Selain karena meja makan saya ada di depan tivi yang akhirnya membuat saya setiap kali mengambil makan noleh juga ke arah televisi, selebihnya saya udah lama nggak nonton tivi. Akibatnya, saya nggak tahu gimana rame-ramenya kenaikan BBM akhir-akhir ini selain dari pembicaraan teman-teman saya di twitter. Saya tahu BBM bakal naik sekitar Rp1500 dari twiter, saya juga tahu ada kegiatan demo besar-besaran juga dari twiter. Bukan berita yang netral, sebenarnya. Tentu saja karena twiter sendiri adalah dunia opini.
Posting kali ini saya dasarkan atas pengamatan saya atas dunia twiter yang diisi oleh pro-kontra kenaikan BBM. Yes, saya mau membahas sudut pandang teman-teman saya yang kemudian saya refleksikan dengan pandangan saya.
Seorang teman saya yang cukup aktif menyuarakan pendapatnya di twiter menyatakan persetujuannya atas kenaikan harga BBM karena harga minyak mentah di pasar dunia makin membumbung dan membuatnya makin tidak rasional dengan anggaran pemerintah Indonesia untuk membeli minyak mentah. Sampai di situ saya setuju dengan pandangan tersebut. Ya, logikanya mau ditutupi dengan uang apa kalau subsidi makin lama makin membengkak, apalagi anggaran negara nggak cuma untuk memenuhi kebutuhan perminyakan. Namun demikian, teman saya ini sempat juga meng-RT pendapat temannya yang sekubu.
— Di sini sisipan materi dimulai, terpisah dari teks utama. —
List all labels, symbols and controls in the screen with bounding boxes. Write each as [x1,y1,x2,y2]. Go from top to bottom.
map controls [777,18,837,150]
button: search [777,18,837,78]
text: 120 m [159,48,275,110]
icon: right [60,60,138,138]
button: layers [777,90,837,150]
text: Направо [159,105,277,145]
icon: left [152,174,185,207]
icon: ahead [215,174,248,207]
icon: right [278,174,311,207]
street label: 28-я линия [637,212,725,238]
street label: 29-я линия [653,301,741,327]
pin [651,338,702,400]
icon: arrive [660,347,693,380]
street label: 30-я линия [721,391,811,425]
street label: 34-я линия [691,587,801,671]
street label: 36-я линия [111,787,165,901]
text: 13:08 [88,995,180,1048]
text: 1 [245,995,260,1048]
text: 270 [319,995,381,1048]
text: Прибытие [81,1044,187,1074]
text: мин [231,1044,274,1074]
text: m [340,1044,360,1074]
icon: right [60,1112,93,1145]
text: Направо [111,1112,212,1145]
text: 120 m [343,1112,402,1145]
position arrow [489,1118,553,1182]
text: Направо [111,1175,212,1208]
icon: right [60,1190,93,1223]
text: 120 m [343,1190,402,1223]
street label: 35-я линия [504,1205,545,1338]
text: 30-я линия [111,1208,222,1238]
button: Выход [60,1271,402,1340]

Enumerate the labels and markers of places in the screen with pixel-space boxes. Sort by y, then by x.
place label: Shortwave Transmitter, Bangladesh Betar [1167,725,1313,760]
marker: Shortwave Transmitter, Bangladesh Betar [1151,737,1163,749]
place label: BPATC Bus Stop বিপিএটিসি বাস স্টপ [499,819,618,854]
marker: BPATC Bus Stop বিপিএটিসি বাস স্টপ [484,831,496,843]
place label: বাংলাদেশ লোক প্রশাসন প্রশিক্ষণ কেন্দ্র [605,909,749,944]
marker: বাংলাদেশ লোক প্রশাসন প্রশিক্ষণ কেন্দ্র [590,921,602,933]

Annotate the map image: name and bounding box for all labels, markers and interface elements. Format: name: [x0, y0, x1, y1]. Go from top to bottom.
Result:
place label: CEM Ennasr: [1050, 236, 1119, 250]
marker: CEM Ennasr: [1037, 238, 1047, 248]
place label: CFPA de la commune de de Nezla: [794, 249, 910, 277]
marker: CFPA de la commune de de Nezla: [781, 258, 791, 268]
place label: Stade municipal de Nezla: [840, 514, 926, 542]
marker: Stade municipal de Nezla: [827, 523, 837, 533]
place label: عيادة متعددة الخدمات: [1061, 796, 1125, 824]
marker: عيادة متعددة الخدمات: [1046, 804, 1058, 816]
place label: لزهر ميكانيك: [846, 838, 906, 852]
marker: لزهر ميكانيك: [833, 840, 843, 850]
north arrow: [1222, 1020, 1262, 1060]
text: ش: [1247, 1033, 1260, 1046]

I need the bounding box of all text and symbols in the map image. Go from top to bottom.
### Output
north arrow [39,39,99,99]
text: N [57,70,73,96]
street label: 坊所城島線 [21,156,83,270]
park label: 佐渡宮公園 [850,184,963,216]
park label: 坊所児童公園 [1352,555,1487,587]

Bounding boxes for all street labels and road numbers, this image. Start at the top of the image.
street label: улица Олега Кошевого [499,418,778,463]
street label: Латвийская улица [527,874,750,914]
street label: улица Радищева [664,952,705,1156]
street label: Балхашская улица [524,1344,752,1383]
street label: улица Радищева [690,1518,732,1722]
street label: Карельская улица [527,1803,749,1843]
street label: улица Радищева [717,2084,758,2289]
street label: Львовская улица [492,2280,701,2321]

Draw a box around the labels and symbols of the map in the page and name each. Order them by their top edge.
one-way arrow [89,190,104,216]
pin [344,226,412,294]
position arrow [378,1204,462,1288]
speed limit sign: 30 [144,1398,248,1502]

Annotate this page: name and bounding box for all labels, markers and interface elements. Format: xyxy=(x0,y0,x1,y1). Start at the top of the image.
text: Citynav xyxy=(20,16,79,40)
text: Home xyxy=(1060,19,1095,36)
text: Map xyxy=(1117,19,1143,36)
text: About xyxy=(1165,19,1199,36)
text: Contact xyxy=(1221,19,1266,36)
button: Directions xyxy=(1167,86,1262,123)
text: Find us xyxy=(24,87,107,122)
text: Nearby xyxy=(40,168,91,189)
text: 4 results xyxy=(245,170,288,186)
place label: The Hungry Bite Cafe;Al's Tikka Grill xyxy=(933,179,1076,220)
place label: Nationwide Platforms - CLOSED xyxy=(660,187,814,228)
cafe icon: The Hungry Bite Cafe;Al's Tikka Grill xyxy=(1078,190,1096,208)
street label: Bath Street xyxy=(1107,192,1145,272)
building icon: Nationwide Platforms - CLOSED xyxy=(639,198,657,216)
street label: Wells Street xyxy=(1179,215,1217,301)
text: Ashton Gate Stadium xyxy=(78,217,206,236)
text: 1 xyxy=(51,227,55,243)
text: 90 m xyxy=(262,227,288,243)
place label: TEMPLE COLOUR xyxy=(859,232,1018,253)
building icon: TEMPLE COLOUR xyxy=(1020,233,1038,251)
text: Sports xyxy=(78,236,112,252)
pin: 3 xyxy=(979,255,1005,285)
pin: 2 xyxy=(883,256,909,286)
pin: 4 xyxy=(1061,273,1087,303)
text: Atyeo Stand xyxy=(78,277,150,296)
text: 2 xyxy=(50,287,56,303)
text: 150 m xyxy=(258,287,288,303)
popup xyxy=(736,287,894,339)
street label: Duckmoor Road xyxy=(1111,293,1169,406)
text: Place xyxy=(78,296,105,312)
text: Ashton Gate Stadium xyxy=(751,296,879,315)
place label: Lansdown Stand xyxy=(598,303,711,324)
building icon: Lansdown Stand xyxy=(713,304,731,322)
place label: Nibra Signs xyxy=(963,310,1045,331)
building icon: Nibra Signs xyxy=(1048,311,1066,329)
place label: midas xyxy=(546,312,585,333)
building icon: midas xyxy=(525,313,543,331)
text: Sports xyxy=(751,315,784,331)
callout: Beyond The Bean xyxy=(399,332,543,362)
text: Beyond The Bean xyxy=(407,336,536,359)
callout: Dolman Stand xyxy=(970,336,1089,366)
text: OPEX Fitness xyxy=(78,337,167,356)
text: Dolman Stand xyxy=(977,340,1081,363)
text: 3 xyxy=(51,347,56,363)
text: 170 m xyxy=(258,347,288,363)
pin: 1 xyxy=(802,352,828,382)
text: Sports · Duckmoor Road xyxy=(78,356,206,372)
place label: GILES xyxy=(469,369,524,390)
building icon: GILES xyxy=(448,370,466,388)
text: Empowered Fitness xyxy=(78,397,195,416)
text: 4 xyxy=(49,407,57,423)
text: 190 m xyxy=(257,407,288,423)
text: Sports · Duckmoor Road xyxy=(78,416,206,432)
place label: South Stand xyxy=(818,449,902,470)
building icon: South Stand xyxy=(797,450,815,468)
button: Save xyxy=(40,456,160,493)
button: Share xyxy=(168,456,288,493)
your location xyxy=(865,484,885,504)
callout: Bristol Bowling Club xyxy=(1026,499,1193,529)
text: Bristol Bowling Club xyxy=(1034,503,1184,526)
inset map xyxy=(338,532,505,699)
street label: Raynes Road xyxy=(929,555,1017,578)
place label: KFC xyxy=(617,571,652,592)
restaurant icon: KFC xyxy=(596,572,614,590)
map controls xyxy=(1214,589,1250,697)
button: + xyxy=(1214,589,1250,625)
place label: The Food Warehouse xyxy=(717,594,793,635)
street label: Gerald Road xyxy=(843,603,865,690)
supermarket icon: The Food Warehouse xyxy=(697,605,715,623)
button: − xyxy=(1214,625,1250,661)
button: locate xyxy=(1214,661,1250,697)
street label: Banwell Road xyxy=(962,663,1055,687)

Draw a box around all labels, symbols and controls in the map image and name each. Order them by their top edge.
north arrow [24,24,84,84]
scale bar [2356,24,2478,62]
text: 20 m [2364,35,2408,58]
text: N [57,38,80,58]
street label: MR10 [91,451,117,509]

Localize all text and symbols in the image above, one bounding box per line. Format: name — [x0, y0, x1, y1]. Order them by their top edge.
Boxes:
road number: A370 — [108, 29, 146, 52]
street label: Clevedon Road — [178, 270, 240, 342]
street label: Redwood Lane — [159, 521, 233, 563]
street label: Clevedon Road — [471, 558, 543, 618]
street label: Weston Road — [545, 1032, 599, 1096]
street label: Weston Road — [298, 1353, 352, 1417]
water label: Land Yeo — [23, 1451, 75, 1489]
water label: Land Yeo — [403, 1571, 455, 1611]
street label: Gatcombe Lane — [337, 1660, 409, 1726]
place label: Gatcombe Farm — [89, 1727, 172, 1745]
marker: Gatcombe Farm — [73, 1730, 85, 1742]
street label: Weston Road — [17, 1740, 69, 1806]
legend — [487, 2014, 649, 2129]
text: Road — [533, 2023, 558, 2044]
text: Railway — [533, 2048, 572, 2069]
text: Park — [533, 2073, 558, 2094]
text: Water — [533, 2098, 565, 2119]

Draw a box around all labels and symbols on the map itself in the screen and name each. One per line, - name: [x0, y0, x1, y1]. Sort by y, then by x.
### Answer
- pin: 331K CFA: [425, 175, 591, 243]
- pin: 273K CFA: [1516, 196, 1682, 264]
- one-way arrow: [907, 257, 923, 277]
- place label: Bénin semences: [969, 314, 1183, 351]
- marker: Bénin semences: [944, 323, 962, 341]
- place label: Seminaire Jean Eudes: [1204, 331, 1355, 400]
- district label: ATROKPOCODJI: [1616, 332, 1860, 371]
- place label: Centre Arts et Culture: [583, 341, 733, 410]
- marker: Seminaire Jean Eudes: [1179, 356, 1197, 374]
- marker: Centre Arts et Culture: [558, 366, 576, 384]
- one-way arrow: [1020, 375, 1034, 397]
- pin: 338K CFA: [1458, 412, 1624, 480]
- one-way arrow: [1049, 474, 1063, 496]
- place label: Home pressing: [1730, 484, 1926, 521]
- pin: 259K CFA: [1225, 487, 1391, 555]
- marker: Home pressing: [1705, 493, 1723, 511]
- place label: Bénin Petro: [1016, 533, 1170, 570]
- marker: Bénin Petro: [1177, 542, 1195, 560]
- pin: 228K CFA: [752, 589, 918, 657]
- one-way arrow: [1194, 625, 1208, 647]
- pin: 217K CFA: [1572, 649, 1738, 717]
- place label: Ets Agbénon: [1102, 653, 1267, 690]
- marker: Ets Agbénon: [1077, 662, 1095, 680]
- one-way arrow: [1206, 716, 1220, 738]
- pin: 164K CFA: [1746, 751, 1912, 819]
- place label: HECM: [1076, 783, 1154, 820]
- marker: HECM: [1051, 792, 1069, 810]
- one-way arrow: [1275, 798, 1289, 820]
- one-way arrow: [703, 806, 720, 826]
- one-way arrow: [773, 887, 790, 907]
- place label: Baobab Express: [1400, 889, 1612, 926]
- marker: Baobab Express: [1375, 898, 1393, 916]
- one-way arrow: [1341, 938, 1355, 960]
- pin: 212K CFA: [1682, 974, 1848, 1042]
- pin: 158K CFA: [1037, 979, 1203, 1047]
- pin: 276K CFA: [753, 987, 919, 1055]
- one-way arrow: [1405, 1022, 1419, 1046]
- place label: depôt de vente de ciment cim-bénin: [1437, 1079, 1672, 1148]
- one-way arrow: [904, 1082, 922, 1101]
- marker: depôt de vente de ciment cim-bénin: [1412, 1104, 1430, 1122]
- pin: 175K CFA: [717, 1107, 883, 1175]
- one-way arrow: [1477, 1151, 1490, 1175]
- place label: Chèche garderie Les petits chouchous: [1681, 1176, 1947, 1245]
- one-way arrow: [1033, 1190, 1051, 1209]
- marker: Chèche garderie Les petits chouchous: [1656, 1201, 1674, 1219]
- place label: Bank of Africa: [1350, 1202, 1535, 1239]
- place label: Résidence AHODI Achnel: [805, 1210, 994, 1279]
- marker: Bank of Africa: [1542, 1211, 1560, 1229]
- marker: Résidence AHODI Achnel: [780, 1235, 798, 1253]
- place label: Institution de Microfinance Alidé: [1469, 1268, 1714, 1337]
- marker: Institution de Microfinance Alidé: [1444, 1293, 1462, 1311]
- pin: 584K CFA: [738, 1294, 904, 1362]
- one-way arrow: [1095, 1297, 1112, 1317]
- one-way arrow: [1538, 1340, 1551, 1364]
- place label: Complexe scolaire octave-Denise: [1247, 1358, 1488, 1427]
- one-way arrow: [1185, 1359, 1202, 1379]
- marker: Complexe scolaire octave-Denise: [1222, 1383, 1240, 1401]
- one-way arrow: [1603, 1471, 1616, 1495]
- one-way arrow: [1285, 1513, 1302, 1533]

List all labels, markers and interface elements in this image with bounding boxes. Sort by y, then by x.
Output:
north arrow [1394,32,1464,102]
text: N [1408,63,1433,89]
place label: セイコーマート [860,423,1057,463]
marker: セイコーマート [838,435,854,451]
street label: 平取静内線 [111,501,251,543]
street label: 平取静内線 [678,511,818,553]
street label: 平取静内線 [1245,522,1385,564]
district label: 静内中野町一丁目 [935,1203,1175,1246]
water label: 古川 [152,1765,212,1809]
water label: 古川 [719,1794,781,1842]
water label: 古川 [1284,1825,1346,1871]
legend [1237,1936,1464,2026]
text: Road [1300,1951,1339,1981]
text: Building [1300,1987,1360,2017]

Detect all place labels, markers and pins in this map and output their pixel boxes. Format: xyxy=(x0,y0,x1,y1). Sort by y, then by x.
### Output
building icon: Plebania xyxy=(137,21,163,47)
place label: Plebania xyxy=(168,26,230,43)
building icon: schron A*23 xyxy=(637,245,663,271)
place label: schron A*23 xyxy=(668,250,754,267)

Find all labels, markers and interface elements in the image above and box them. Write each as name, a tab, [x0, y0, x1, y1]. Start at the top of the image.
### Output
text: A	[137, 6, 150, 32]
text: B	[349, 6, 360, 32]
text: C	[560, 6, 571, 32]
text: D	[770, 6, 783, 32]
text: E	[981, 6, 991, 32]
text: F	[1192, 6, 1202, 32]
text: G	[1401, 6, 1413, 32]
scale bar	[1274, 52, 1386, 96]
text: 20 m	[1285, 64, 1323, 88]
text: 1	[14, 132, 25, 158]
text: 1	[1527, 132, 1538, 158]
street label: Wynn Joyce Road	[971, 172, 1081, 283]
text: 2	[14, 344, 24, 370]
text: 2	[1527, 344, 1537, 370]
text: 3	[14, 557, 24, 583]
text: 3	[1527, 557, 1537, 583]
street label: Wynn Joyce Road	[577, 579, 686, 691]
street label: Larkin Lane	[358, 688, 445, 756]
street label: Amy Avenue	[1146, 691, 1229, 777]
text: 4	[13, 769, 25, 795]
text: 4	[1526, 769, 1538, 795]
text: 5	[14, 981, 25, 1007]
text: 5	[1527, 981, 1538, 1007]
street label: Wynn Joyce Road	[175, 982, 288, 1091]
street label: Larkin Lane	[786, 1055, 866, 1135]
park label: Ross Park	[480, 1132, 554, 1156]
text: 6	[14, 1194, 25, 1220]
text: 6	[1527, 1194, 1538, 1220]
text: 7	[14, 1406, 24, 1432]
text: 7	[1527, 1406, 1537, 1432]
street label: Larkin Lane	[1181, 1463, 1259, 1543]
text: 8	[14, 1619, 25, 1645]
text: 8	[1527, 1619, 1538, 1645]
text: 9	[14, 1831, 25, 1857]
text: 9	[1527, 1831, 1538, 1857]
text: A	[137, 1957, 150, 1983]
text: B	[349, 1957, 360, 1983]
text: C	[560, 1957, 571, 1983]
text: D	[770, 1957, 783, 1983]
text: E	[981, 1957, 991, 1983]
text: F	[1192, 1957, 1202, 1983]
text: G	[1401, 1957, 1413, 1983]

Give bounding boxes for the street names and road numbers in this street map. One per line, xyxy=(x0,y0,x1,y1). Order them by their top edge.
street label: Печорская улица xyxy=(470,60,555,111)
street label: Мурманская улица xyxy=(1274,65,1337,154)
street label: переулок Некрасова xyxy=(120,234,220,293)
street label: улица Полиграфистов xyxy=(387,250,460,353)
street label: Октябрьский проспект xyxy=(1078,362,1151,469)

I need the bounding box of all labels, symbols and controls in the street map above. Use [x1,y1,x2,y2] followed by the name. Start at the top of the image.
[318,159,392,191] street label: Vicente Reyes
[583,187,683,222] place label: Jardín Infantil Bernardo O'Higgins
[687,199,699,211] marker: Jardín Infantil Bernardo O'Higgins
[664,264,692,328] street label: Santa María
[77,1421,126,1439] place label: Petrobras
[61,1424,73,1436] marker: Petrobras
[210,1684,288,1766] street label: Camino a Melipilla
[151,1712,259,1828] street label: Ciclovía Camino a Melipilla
Nah, ini yang bikin saya agak mengernyitkan dahi. RT twit tersebut kira-kira berbunyi "Naikkan saja BBM sampai 12 ribu, subsidinya berikan kepada nelayan, petani, rs, sekolah supaya lebih efektif". Whattt, 12 ribu rupiah? Subsidinya diberikan kepada nelayan, petani, rs, sekolah? Keberatan saya terletak pertama pada poin kenaikan hingga 12 ribu, duh 12 ribu untuk satu liter bensin buat saya yang saat ini bergaji mepet UMR dan bergantung banget sama kendaraan bermotor itu berat banget, padahal saya nggak punya tanggungan apa-apa dan siapa-siapa, lalu bagaimana dengan orang-orang lain yang kondisinya tidak jauh lebih baik dari saya, yang punya tanggungan banyak banget, dan yes, bukan juga termasuk dalam golongan nelayan, petani, rs, sekolah?
Sudut pandang twit itu bagi saya nggak memihak aja sama keadaan kaum kecil secara keseluruhan. Nggak jauh berbeda denan twit yang di-RT tersebut, ada pula teman saya yang bilang bahwa "Sebenernya kenaikan 1500 itu nggak masalah..." Hmmmm, itu masalah lho. Serius, deh. Kondisinya balik lagi ke saya yang bergaji mepet UMR bla bla bla. Hitungannya gini, rata-rata dalam seminggu itu saya membeli bensin seharga Rp15.000 atau sekitar 3 liter sekian, nah kalau 3 liter itu dikonversi menjadi Rp6000/liter, maka saya akan mengeluarkan uang sekitar Rp20.000 untuk jumlah bensin yang sama. Dalam sebulan ada 4 minggu, berarti saya harus menganggarkan sekitar Rp80.000 untuk bensin. Itu baru bensin. Belum makan. Tentang pedagang yang dikritik teman saya sebagai pihak yang semena-mena dalam menaikkan harga, saya rasa itu juga bukan hal yang seharusnya dikritik. Teman saya boleh bilang kenaikan harga makanan/ bahan makanan oleh pedagang itu nggak rasional, namun bagi saya, pendapat teman saya itu juga kurang relevan. Masalahnya, dia adalah outsider yang melihat dari sudut pandang konsumen. Coba kalau dia menjalani peran sebagai produsen atau distributor yang pertimbangannya nggak cuma tentang keuntungan, tetapi juga untuk biaya perawatan, biaya karyawan, biaya produksi, dll yang juga harus ikut naik seiring dengan harga minyak yang naik, pasti dia juga harus mengambil tindakan menaikkan harga. Tapi ya memang sih, masalahnya kemudian adalah apakah dari kenaikan harga makanan dan lain-lain itu para konsumen sudah siap sedangkan besaran pendapatannya saja belum tentu dinaikkan sebanding dengan kenaikan harga BBM yang katanya 'hanya' Rp1500, dan boleh juga dinaikkan hingga Rp12.000?
Jujur, saya sebagai konsumen mah engga siap. Bukan 'belum', tapi beneran nggak siap.